▶ _Brano proposto_
⟨
Lo studio del dialetto, come dell'onomastica, dell'etimologia e di qualsiasi altra materia che studi le cose di un passato che ci ha lasciato solo pochi e controversi documenti, è un campo estremamente difficile, nel quale occorre andare cauti, poiché, come tante volte ho detto, niente o molto poco è ciò che sembra a prima vista. E sono caduti in errore anche molti esimi studiosi (questo non lo dico io, ma certi loro colleghi che li hanno presi in castagna!), anche perché gli studi vanno sempre avanti e ogni nuovo apporto si aggiunge a quanto già enunciato, oltre al fatto che spesso lo corregge, quando addirittura non lo sovverte. Per questi motivi (e per altri) occorre sempre fare molta attenzione a ciò che si dice ed affrontare gli argomenti con umiltà e con serietà: io primo fra tutti! Fatto questo lungo preambolo (e non è certo la prima volta, ancorché ci sarebbe tanto altro da dire!), vediamo di fare ulteriore chiarezza: la lingua italiana è uguale da Merano a Pantelleria, si scrive nello stesso modo, ha le stesse regole e si pronuncia allo stesso modo, a parte gli accenti dovuti ai diversi retaggi dialettali locali. È, come ho detto, una convenzione nata alla fine del Medio Evo per motivi di necessità pratica, che si è sviluppata nei secoli con gli apporti di poeti e scrittori d'ogni parte d'Italia, che ha ormai le sue regole fissate e che tuttavia continua a svilupparsi lentamente. I dialetti restano unicamente parlati ed ogni tentativo di scriverli è arbitrario e comunque non ufficiale, anche se c'è stato qualcuno che ha messo a punto un metodo preciso e quasi perfetto, come Alberto Menarini fece per il bolognese. Anche in questo caso però si tratta di parere soggettivo che non è condiviso da tutti, sopra tutto per due motivi:

a) perché nessuno ha mai stabilito che il metodo Menarini sia quello giusto.
b) perché, essendo il dialetto solo parlato, paradossalmente non esiste più un dialetto bolognese! O meglio, esiste ed è quello che si parla a Bologna in centro ed in periferia, ma è zeppo di varianti, di ambiguità, di eccezioni interpretative ad una regola…che non c'è, in modo che ogni parlante è convinto che la propria pronuncia sia quella giusta!
⟩
▶ _Consegna A_
Nel brano sul dialetto, chi ha messo a punto un metodo preciso e quasi perfetto per scrivere il bolognese?

▶ _Materiale da elaborare_
⟨
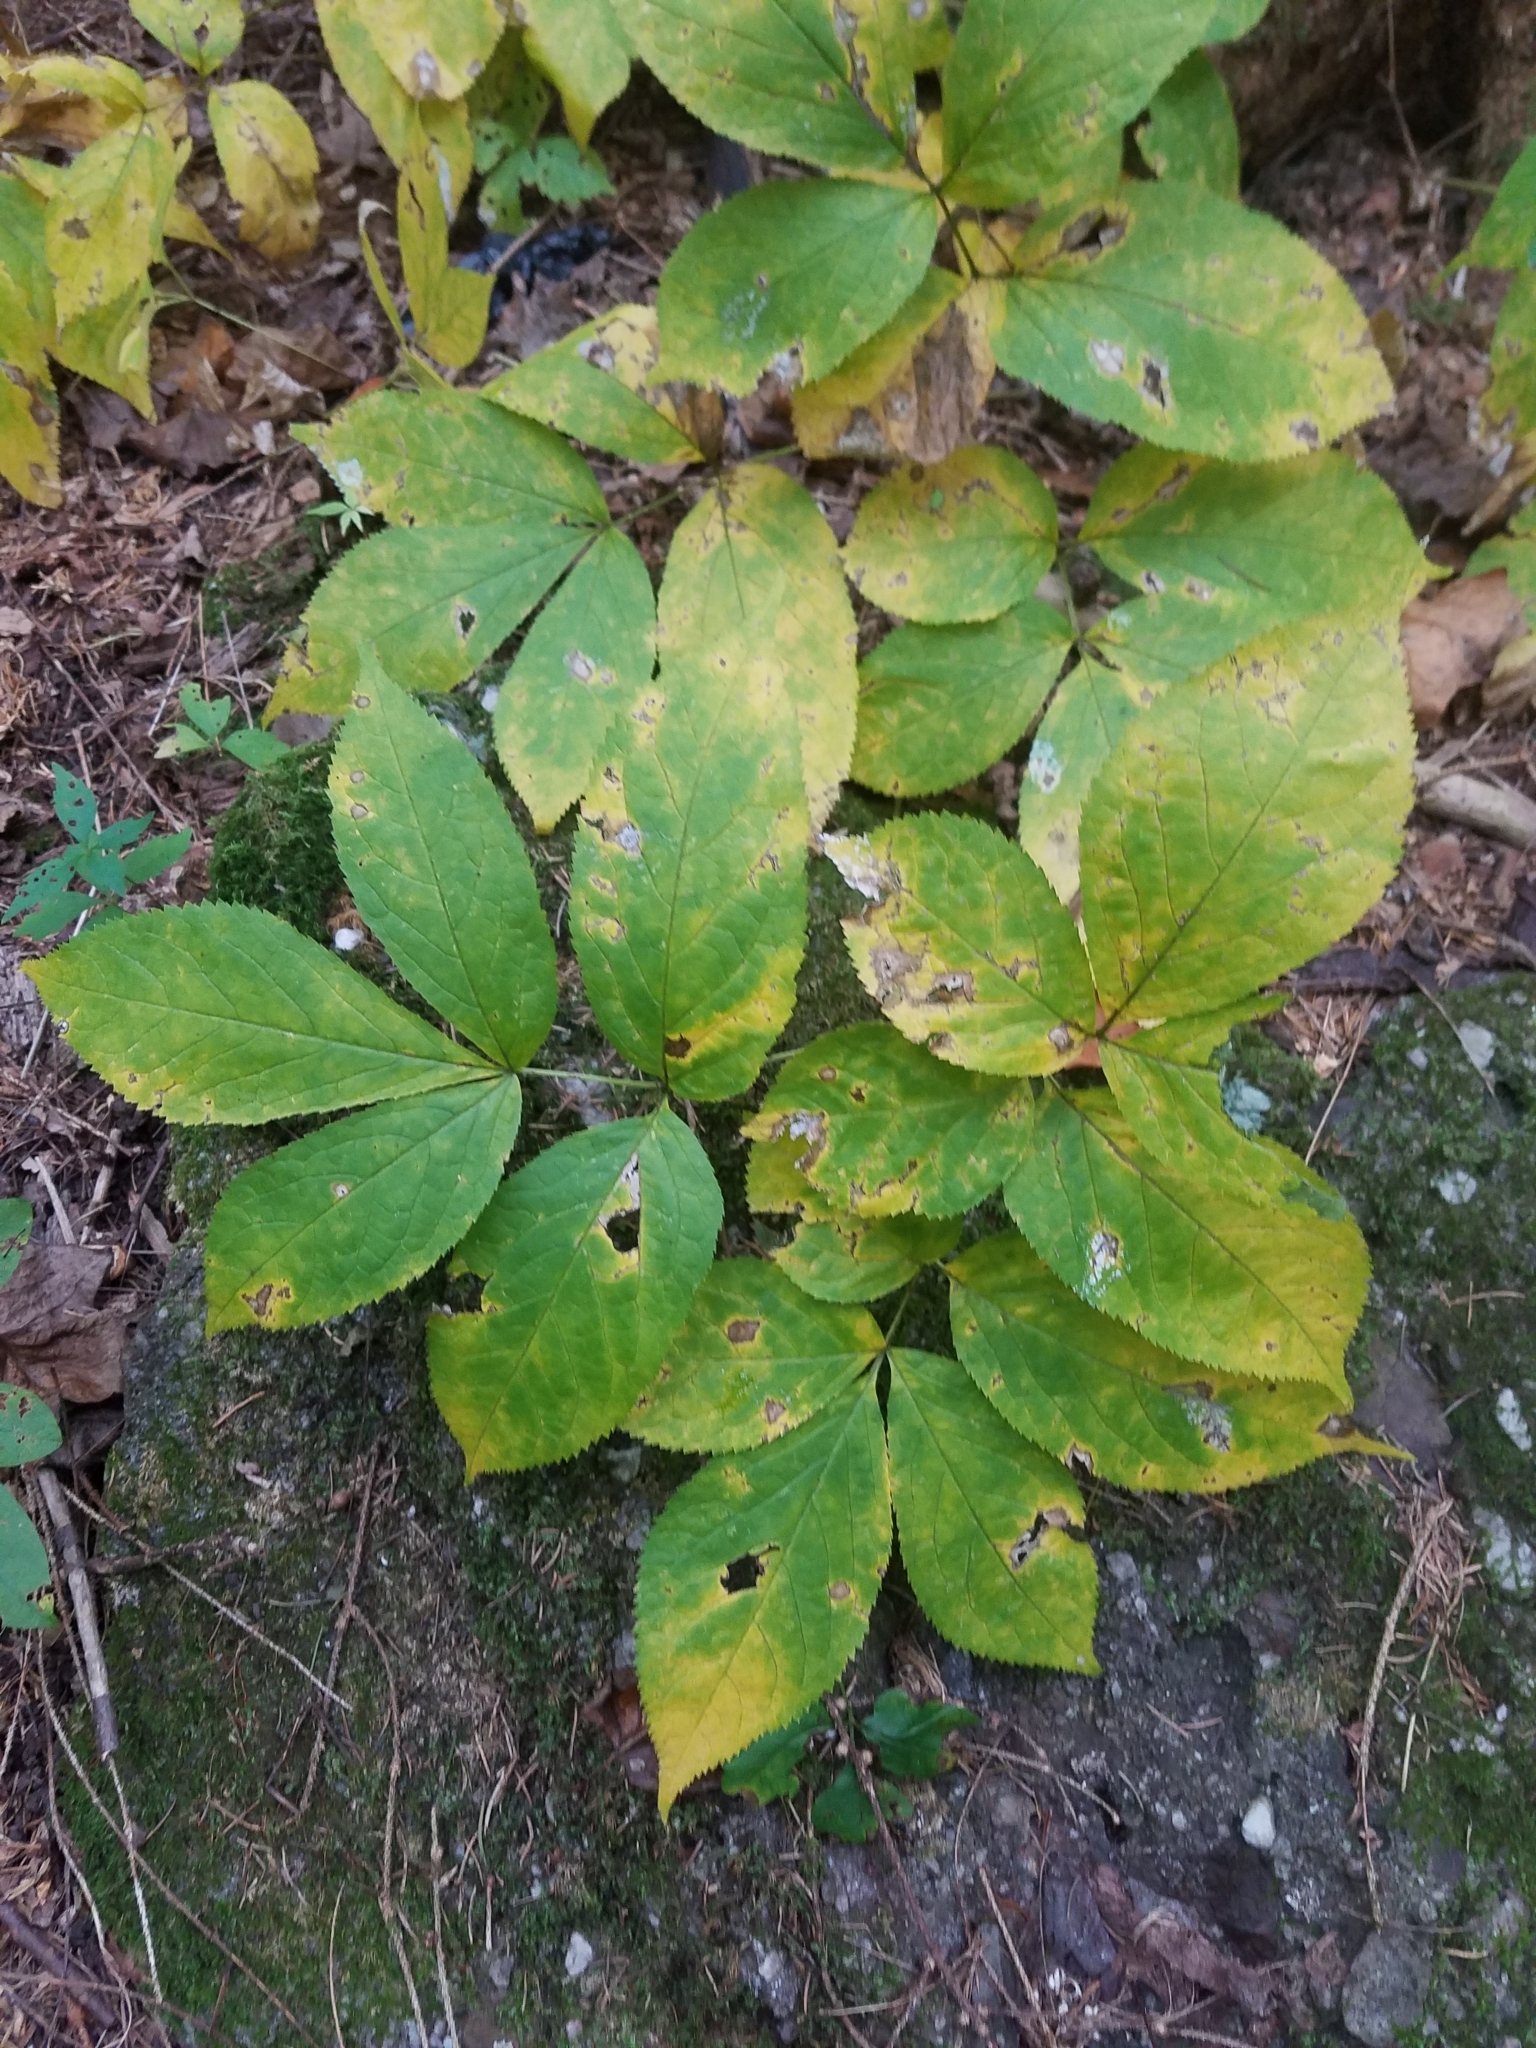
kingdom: Plantae
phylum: Tracheophyta
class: Magnoliopsida
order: Apiales
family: Araliaceae
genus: Aralia
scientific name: Aralia nudicaulis
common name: Wild sarsaparilla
⟩
▶ _Consegna B_
Restituisci tutte le voci di denominazione degli esseri viventi come CSV a due colonne, "testo" e "risposta". Metti una riga per ogni dato da indicare nelle voci, con ciascun campo tra virgolette e gli a capo sostituiti da spazi, e lascia fuori le immagini.

▶ _Risposta scritta A_
Alberto Menarini.

▶ _Risposta scritta B_
testo,risposta
"kingdom:","Plantae"
"phylum:","Tracheophyta"
"class:","Magnoliopsida"
"order:","Apiales"
"family:","Araliaceae"
"genus:","Aralia"
"scientific name:","Aralia nudicaulis"
"common name:","Wild sarsaparilla"